Selection:
***

# Alternate internet supplier...?



## FishBurd27 (Sep 18, 2012)

What other choices do I have than comcast for internet at my house...? I've been going in circles with comcast now for almost 3 weeks becuase there isn't a powerpole with the right connections close enough to my new house. So they supposed to do this and that and so on.. 

I'm about 2 seconds away from telling them to forget, I don't even like them in the first place? Only other thing I've looked into was a hot spot type thing fom verizon but it was super expensive.. 

Thanks! i live in santa fe if that helps anything, i know i cant get fios or uverse.


----------



## grouper150 (Oct 24, 2006)

hot spot on my SamsungS3 thru Verizon is a great back up - or when traveling....but too slow for everyday use...no DSL available thru phone company?


----------



## FishBurd27 (Sep 18, 2012)

grouper150 said:


> hot spot on my SamsungS3 thru Verizon is a great back up - or when traveling....but too slow for everyday use...no DSL available thru phone company?


Phone company... didn't even think about that. (shows my age since we didn't even consider a house phone). But I'll look into that. THanks!


----------



## BlueWaveCapt (Jan 8, 2007)

IMO - there's nothing out there that is comparable for the price and speed of Comcast. I hate them too and dropped their TV services YEARS ago...but I won't cancel the internet (basic connection) service. It's the most reliable and best value I've found.

If you ask me (and hey...you did)...I'd put up with them through the hook-up process and be happy later on that you did.


----------



## FishBurd27 (Sep 18, 2012)

BlueWaveCapt said:


> IMO - there's nothing out there that is comparable for the price and speed of Comcast. I hate them too and dropped their TV services YEARS ago...but I won't cancel the internet (basic connection) service. It's the most reliable and best value I've found.
> 
> If you ask me (and hey...you did)...I'd put up with them through the hook-up process and be happy later on that you did.


Yep.. Hate it, but I'm pretty sure your right on the money. Probably going with directTV and comcast internet.. thanks


----------



## JFolm (Apr 22, 2012)

***

Required tasks:
1: Which lines in the entries contain the string "time"? Pull out each one.
2: Carry on the forum thread about alternatives to Comcast internet from the point where it stops.

(Entries taken from a collection)

***

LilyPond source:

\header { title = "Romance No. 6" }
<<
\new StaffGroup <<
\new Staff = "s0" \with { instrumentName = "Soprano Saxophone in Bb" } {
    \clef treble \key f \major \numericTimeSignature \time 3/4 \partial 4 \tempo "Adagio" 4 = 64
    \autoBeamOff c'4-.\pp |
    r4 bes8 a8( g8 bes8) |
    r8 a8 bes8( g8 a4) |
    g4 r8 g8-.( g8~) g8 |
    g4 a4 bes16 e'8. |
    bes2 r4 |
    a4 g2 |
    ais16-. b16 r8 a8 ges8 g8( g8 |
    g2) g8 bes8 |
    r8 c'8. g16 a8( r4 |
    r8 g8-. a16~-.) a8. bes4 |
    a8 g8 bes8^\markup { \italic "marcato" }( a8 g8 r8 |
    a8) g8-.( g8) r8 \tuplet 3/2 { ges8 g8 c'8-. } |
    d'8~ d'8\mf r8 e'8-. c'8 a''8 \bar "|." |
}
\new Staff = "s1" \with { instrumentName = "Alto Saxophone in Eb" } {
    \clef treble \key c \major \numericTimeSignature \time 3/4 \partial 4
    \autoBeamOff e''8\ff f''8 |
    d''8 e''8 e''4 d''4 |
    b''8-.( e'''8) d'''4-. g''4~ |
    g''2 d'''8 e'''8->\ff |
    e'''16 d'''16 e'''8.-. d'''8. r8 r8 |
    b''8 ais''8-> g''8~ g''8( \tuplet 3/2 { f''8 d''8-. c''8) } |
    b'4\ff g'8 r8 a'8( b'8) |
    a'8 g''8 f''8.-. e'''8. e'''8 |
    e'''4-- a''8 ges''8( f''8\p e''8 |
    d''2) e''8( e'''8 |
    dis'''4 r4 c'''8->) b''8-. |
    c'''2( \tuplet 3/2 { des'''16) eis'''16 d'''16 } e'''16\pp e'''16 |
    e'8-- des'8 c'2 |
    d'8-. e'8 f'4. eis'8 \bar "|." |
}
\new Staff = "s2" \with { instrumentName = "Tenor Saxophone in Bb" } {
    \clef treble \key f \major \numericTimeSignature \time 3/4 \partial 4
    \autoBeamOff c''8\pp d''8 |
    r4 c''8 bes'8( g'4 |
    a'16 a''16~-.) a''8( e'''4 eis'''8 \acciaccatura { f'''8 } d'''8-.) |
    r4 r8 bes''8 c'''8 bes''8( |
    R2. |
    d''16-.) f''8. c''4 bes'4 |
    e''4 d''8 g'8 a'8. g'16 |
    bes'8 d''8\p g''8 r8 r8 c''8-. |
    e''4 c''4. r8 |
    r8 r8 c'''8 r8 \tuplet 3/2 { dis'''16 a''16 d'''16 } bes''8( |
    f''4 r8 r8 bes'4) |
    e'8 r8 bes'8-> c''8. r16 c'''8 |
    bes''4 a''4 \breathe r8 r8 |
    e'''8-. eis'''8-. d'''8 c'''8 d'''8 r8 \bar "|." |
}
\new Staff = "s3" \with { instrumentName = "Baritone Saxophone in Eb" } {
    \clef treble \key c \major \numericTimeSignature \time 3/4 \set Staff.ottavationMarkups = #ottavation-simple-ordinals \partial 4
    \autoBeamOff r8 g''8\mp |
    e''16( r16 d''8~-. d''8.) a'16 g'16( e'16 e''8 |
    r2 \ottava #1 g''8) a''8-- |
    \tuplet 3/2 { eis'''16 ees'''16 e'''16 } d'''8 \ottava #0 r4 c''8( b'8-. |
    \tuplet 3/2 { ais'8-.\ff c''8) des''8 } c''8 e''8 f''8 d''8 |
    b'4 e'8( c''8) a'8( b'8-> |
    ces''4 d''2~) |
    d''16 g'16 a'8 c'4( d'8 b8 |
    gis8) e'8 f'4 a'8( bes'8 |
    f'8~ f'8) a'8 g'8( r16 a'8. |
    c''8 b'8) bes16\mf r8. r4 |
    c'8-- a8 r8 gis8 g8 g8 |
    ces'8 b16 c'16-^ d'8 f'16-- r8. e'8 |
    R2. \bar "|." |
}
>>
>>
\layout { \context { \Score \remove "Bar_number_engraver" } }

***

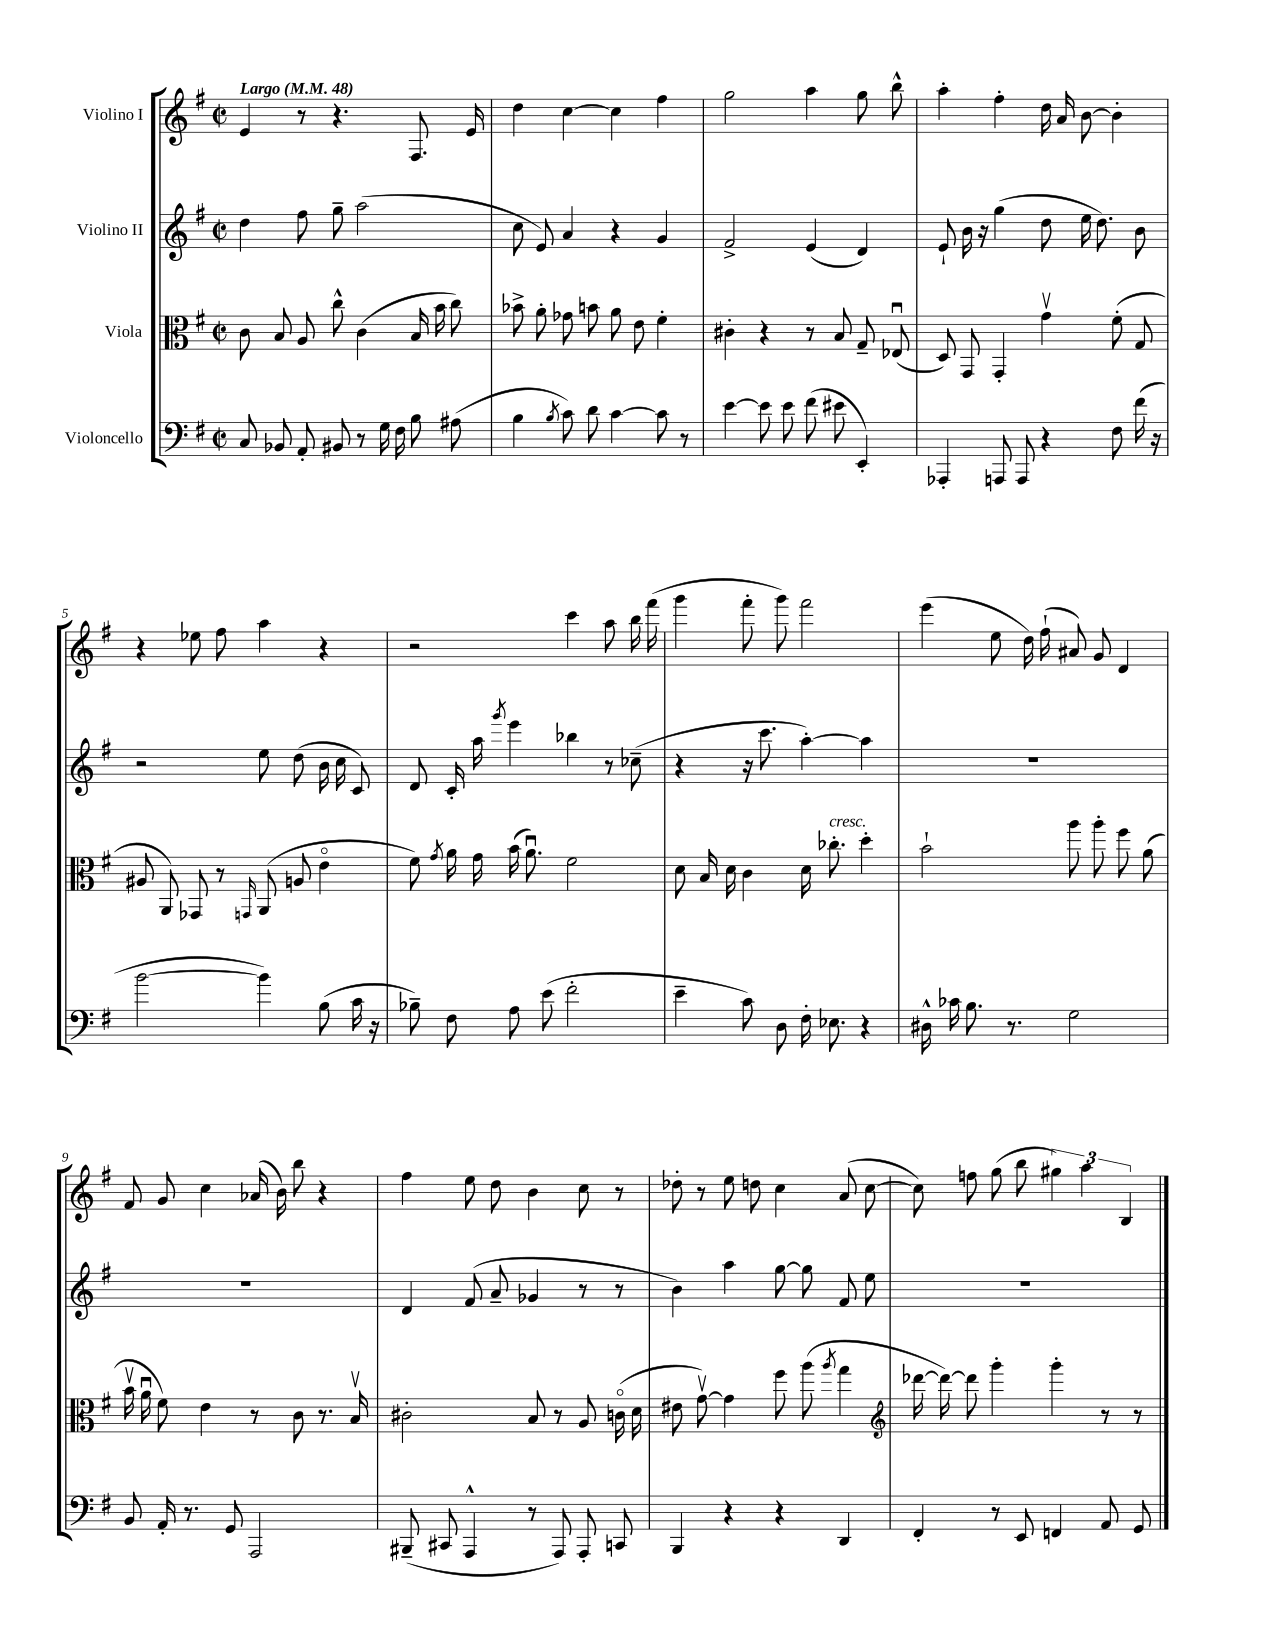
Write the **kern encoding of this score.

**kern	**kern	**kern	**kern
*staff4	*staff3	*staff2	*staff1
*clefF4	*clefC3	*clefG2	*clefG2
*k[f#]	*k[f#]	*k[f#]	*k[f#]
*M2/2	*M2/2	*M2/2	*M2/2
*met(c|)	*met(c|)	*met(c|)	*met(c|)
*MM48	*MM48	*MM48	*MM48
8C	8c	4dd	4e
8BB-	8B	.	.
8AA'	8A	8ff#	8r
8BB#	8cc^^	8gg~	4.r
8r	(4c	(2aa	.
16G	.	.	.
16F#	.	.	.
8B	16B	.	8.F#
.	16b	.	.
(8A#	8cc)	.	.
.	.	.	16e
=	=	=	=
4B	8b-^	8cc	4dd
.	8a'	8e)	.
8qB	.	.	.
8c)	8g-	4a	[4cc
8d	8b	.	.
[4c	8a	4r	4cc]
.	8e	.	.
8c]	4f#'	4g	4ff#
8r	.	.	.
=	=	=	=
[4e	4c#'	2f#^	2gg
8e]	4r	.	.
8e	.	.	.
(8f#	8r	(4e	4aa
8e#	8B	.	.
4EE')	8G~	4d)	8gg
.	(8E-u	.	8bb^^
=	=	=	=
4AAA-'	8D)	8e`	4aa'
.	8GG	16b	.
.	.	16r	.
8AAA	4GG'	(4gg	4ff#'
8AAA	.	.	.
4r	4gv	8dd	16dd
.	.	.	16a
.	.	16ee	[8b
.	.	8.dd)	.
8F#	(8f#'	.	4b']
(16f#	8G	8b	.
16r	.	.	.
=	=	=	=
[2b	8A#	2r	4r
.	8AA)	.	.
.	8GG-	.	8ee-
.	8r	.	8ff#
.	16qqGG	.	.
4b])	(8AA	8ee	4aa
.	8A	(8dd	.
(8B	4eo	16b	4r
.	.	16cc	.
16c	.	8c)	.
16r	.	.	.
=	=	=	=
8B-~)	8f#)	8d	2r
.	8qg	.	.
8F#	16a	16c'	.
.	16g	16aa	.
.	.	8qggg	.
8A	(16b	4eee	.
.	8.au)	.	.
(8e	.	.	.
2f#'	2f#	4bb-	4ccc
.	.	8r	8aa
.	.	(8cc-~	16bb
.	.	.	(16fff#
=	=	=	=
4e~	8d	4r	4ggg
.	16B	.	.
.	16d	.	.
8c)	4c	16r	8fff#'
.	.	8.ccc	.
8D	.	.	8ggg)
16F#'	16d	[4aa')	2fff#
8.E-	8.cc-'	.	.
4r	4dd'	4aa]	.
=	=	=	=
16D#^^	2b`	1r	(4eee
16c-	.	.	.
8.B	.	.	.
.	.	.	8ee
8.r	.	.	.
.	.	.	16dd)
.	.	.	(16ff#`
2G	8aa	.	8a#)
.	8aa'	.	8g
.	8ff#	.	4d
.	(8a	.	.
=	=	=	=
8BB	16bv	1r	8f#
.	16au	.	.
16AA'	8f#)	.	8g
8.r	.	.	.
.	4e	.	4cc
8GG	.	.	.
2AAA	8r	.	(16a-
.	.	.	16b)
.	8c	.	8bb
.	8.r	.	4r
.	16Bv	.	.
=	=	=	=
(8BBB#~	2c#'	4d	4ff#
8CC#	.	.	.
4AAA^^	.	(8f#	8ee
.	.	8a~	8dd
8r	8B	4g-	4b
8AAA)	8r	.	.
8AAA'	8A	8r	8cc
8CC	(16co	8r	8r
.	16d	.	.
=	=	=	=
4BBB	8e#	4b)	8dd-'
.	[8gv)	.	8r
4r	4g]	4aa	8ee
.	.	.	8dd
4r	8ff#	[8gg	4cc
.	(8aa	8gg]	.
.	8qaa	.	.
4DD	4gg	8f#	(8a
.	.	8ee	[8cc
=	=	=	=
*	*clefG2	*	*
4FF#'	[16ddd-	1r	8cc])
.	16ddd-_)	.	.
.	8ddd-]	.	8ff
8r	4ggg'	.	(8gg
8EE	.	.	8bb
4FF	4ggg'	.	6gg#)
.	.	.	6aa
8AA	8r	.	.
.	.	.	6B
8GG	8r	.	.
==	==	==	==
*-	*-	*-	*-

***

Task-by-task answers:
1:
    \clef treble \key f \major \numericTimeSignature \time 3/4 \partial 4 \tempo "Adagio" 4 = 64
    \clef treble \key c \major \numericTimeSignature \time 3/4 \partial 4
    \clef treble \key f \major \numericTimeSignature \time 3/4 \partial 4
    \clef treble \key c \major \numericTimeSignature \time 3/4 \set Staff.ottavationMarkups = #ottavation-simple-ordinals \partial 4

2:
Do you have timewarner cable in your area?


----------



## millertym_1978 (Apr 13, 2006)

*CLEAR Internet*

http://internet.clear.com/?s_clid=a32cf812ef415bb828addd9a3e5d4b29&gclid=CJLSrpCOjrcCFYU-MgodYnUA6w

Might check out the provider CLEAR Internet 4G. I have some buddies who would be considered gamers and they don't complain about the connection or speed of the service while playing online.

Until we can get CLEAR in our section of Dickinson we are stuck with Comast to


----------



## redexpress (Apr 5, 2010)

We got a package deal for ATT internet & ATT home phone with Direct TV. But, if anybody is worse than dealing with Comcast, it has to be ATT. But it works.


----------



## smokinguntoo (Mar 28, 2012)

I had Comcast for TV and net - 3 months ago I changed to ATT Uverse. No home phone. I like the tv package better but the internet is a little slower. No substitute for cable for data.

When it is down or I'm travelling I tether my phone to my laptop using PDANet. I'm on a 3G cell connection and it is reasonably fast, but I can exceed the max allowable data too. I watched netfilx at the hotel on a golf outting.

If you have 4G and unlimited data you might try tethering and see if it is acceptable. PDAnet also allows for the phone to become a wifi hotspot, but I've never used the function.

Good luck with your choice.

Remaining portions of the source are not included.